Self-hosted compiler (Lux compiles itself)
Multiple backend targets without rewriting the frontend
Fast development velocity from day one
Production-ready within a reasonable timeframe

LuxLang proved that ambitious language projects don't need to start from bare metal. They need to start from solid ground.

My Pivot

After months of slow progress in Rust, the decision became clear: switch to Clojure and follow the Babashka path.

The new architecture:

Implement Yin.VM in Clojure - Leverage my actual expertise
Use Datascript for AST persistence - A mature datalog database instead of building DaoDB from scratch
Bootstrap from the JVM - Get a working system quickly
Progressive enhancement - Self-host later, once the core is proven

This isn't admitting defeat. It's admitting reality.

Why This Matters

1. Competence Beats Performance

A working system in a "slower" language I know beats a non-existent system in a "faster" language I don't.

Rust's performance advantage is meaningless if I spend 80% of my time debugging lifetime errors instead of implementing features. Clojure's slower execution speed is irrelevant when the REPL enables 10x faster iteration.

The bottleneck wasn't the language's runtime. It was my expertise.

2. Datascript Removes Uncertainty Cheaply

The core hypothesis of Yin.VM—that ASTs can be stored as queryable datoms—is unproven. Building DaoDB from scratch in Rust meant months of work before validating the idea.

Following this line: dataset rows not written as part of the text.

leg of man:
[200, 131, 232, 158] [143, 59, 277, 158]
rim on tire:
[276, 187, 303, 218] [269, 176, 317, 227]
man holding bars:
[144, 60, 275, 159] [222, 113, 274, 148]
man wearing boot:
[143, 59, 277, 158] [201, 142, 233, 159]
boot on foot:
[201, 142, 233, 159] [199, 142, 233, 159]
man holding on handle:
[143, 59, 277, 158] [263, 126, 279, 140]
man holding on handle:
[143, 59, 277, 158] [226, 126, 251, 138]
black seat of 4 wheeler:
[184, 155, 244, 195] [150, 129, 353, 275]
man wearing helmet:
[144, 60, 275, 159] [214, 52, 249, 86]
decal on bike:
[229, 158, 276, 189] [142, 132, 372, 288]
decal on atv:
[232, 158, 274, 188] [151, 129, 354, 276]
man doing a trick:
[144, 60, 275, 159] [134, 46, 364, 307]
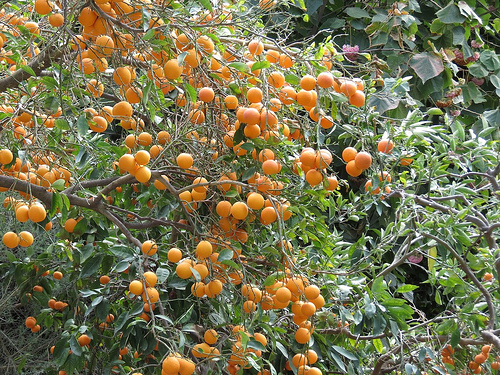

Datascript changes the equation. It's a mature, battle-tested datalog database implemented in ClojureScript. It can:

Store AST nodes as entities with relationships
Query with datalog (the same query language I'm planning for DaoDB)
Run in-memory for fast iteration
Provide a compatibility target if I eventually build DaoDB

Within hours, not months, I can test the viability of "AST as datoms":

(require '[datascript.core :as d])

;; Define AST schema
(def ast-schema
  {:node/id        {:db/unique :db.unique/identity}
   :node/type      {}
   :node/parent    {:db/valueType :db.type/ref}
   :node/children  {:db/valueType :db.type/ref
                    :db/cardinality :db.cardinality/many}})

;; Create AST database
(def conn (d/create-conn ast-schema))

;; Store a function AST
(d/transact! conn
  [{:node/id "factorial"
    :node/type :lambda
    :node/params [{:node/type :param :node/name "n"}]
    :node/body {:node/type :if
                :node/condition {:node/type :call
                                :node/fn "="
                                :node/args ["n" 0]}}}])

;; Query for all function calls
(d/q '[:find ?call ?fn-name
       :where
       [?call :node/type :call]
       [?call :node/fn ?fn-name]]
     @conn)

If it works, I keep building. If it doesn't, I pivot quickly. Either way, discovery happens in days, not months.

3. Focus on What's Actually Novel

Yin.VM's innovation isn't:

A datalog database (Datomic, Datascript, and others exist)
Persistent data structures (Clojure has these)
A runtime (the JVM is mature and battle-tested)

The novel parts are:

Universal AST as the execution substrate - Code across languages shares a semantic foundation
Continuations as mobile agents - Computation moves to data
Queryable runtime state - Datalog introspection of live execution

By using Clojure and Datascript, I can focus 100% of my effort on these novel aspects instead of reimplementing infrastructure that already exists.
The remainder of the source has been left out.